A statistical model of cluster stability

  • Authors:
  • Z. Volkovich;Z. Barzily;L. Morozensky

  • Affiliations:
  • Software Engineering Department, ORT Braude College of Engineering, Karmiel 21982, Israel and Department of Mathematics and Statistics, The University of Maryland, Baltimore County, UMBC, Baltimor ...;Department of Mathematics and Statistics, The University of Maryland, Baltimore County, UMBC, Baltimore, MD 20250, USA;Department of Mathematics and Statistics, The University of Maryland, Baltimore County, UMBC, Baltimore, MD 20250, USA

  • Venue:
  • Pattern Recognition
  • Year:
  • 2008

Quantified Score

Hi-index 0.01

Visualization

Abstract

In the current paper we present a method for assessing cluster stability. This method, combined with a clustering algorithm, yields an estimate of the data partition, namely, the number of clusters. We adopt the cluster stability standpoint where clusters are imagined as islands of ''high'' density in a sea of ''low'' density. Explicitly, a cluster is associated with its high density core.
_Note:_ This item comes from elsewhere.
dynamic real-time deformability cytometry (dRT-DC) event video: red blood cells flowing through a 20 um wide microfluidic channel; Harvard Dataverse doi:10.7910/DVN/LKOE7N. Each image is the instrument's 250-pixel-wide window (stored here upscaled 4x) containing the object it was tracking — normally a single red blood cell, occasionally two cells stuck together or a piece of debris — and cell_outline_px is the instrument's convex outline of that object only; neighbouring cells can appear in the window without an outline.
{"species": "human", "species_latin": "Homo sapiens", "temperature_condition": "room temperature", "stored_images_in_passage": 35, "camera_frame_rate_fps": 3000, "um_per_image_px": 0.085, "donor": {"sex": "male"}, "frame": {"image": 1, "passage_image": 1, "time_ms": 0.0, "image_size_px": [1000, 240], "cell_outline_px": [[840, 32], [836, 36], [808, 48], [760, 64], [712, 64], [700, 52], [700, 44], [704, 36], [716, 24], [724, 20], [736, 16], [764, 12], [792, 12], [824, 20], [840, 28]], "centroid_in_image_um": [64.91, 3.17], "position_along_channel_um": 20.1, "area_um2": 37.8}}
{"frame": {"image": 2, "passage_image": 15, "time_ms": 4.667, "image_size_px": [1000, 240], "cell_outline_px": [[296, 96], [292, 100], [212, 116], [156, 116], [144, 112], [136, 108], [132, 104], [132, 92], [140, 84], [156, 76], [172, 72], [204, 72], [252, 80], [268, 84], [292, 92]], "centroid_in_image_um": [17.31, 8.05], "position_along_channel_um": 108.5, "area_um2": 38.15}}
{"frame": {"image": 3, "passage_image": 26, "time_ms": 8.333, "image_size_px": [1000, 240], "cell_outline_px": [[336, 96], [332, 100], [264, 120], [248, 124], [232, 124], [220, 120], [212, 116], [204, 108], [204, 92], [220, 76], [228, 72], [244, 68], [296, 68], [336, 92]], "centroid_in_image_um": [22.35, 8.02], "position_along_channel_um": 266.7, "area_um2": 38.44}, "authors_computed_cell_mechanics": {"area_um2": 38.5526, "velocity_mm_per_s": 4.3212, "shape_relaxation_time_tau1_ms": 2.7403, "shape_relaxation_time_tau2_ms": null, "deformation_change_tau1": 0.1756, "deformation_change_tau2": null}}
Our approach offers to evaluate the goodness of a cluster by the similarity amongst the entire cluster and its core. We propose to measure this resemblance by two-sample tests or by probability distances between appropriate probability distributions. The distances are calculated on clustered samples drawn from the source population according to two different distributions. The first law is the underlying set distribution. The second law is constructed so that it represents the clusters' cores. Here, a variant of the k-nearest neighbor density estimation is applied, so that items belonging to cores have a much higher chance to be selected. As the sample distribution is unknown a distribution-free two-sample test is required to examine the mentioned correspondence. For constructing such a test, we use distance functions built on negative definite kernels. In practice, outliers in the samples and limitations of the clustering algorithm heavily contribute to the noise level. As a result of this shortcoming the distance values have to be determined for many pairs of samples and therefore an empirical distance's distribution is obtained. The distribution is dependent on the examined number of clusters. To prevent this property for biasing the results we normalize the distances. It is conjectured that the true number of clusters yields the most concentrated normalized distribution. To measure the concentration we use the sample mean and the sample 25th percentile. The paper exhibits the good performance of the proposed method on synthetic and real-world data.